I fell in love with this show the summer before my first year of college. My friends begged me to watch more than three-minute clips of Kevin dropping chili, and I eventually caved. For most people, the very first episode is a drag, but once you watch “Diversity Day,” true fanatics are hooked.

Many people argue that the antics of the show’s characters reflect an unreal work environment, which may be true for seasons eight and nine. However, the world is full of optimistic Michaels, watchful Dwights, cynical Angelas and brooding Stanleys. We all know a songbird like Andy and lovers like Jim and Pam.

The sitcom’s dry, awkward humor creates an air of familiarity for many viewers. I think of the awkward times in middle school when a silly classmate would rambunctiously sing to themselves while another glowered at them from across the room; the teacher sitting nonchalantly in the back of the classroom while two students flirted in the corner and another ate cupcakes.

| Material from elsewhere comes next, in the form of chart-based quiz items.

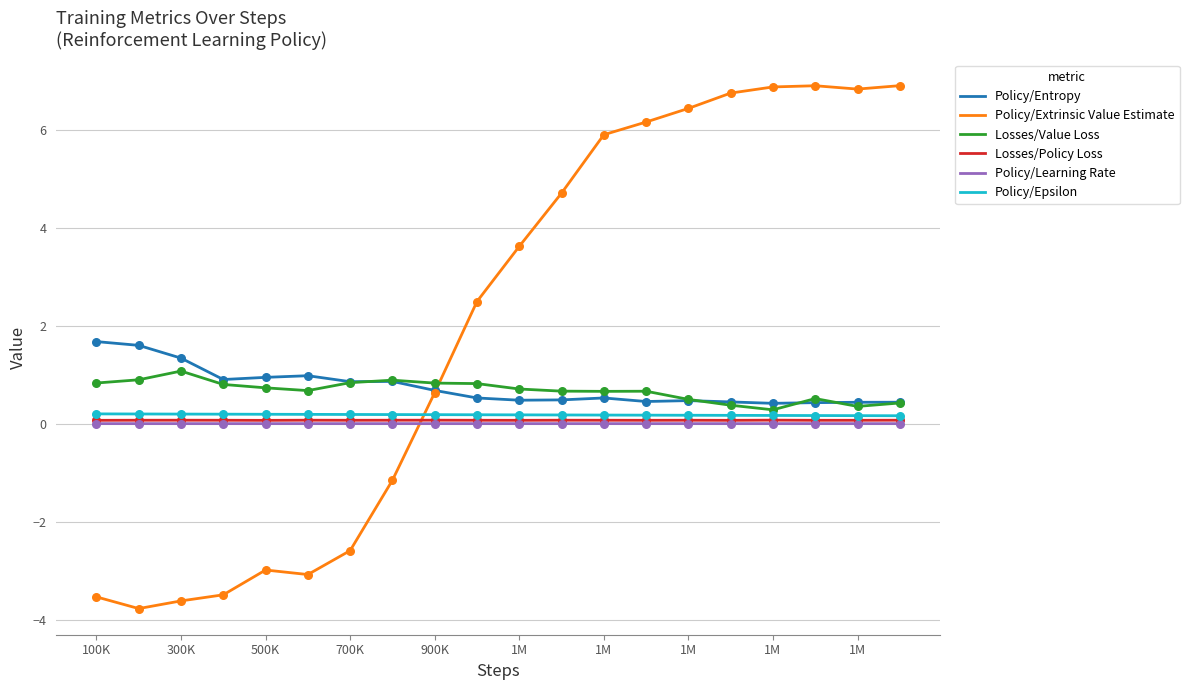

True or false: Policy/Epsilon and Policy/Entropy intersect in this chart.

False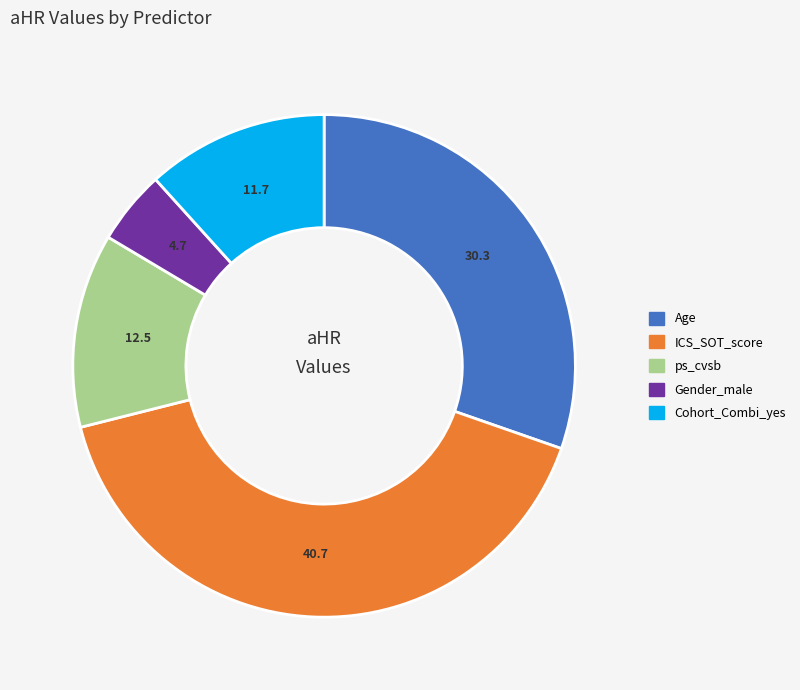

True or false: ICS_SOT_score accounts for 41% of the total.

True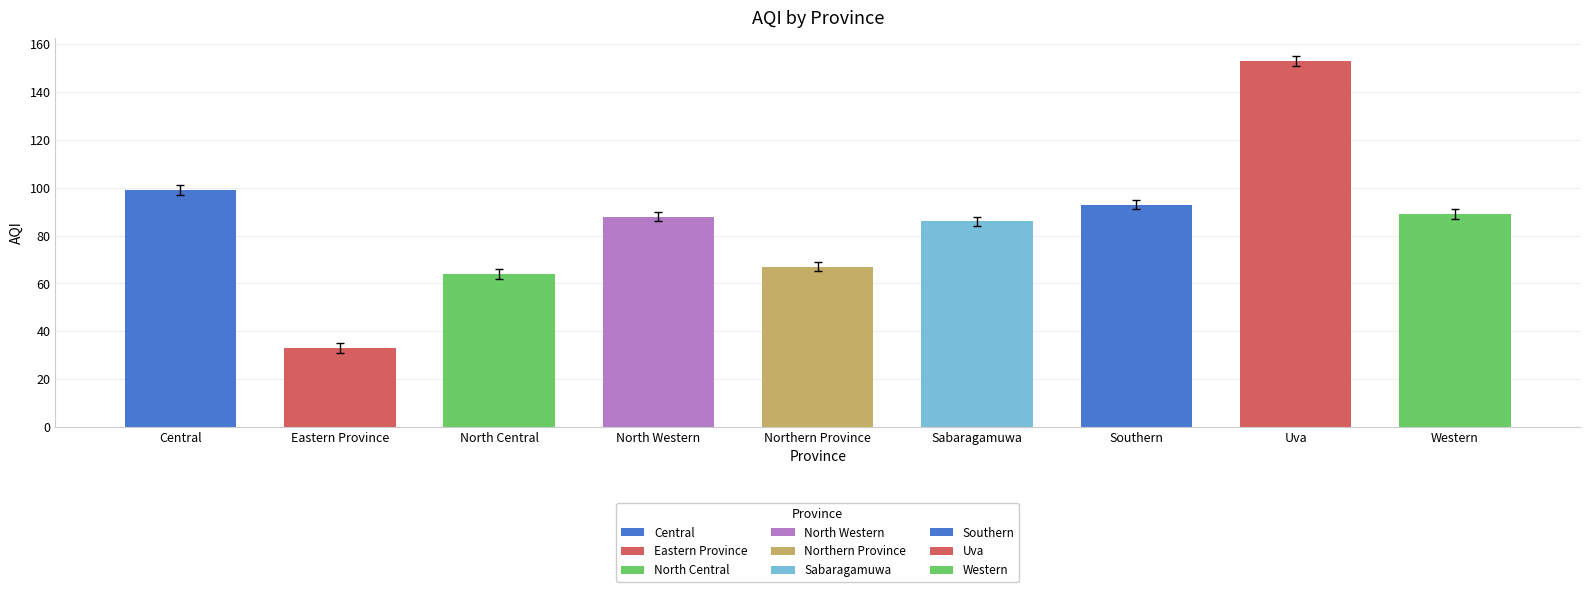

What position from the right is Uva?

2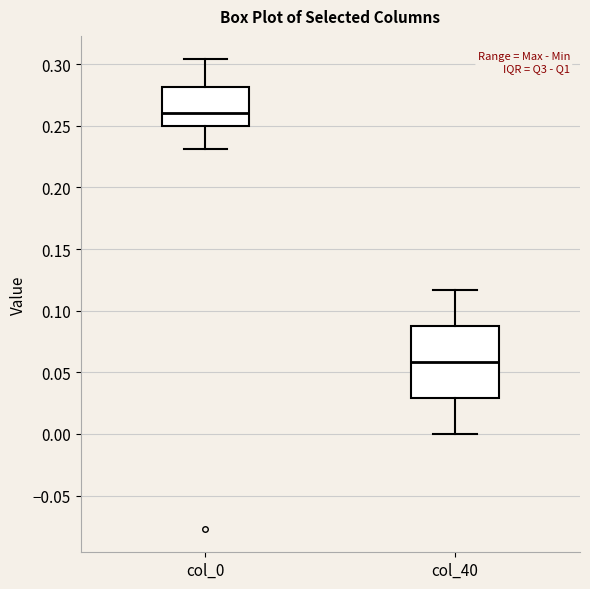

Reading left to right, transcribe this box plot: for each box, give where its median line is, the range the box spans, and where its two whiskers end, as read against the y-axis. The values are not printed on the chart, so give them approximately, as read against the axis.

col_0: median 0.260, box 0.250 to 0.280, whiskers 0.230 to 0.305
col_40: median 0.060, box 0.030 to 0.085, whiskers 0.000 to 0.115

"The Office" is not equivalent to middle school guffaws, as it took me many years to comprehend the humor. Instead, it focuses on the seemingly insignificant moments that pass us by. It gives us a few minutes of laughter in the most uncomfortable times, reassuring us that there is hilarity even in the darkest moments.

Many students are stuck at home, in a dorm or some place in between. This pandemic took the world by storm, leaving most of us in shock. It’s easy to succumb to the uncertainty of current conditions, but there is always a guaranteed silver lining.

For me, the purpose of "The Office" is made clear during tragic times like the present. Life is ephemeral and dynamic. Most importantly, it is uncontrollable; no one knows what the future holds. However, one thing that keeps us afloat is politically incorrect comedy. What may annoy you initially may be the very thing to give you a few minutes of joy.

Kevin Malone, my favorite character, said, “I work hard all day. I like knowing that there’s going to be a break. Most days I just sit and wait for the break.” I could not have said it better. That is what "The Office" is—a break. It’s a break from the stressful paperwork and anxiety-ridden meetings. It’s a break from the seriousness that bogs us down.

In times of  crisis, I think everyone should take a break. Whether or not you’re a fan of the award-winning sitcom is not as important as finding some way to rest your nerves. I know it’s scary, but there’s always a silver lining. Take it easy. Just remember, Pretzel Day will come again.

Erin Stephens is a 19-year-old journalism sophomore from Brusly, Louisiana.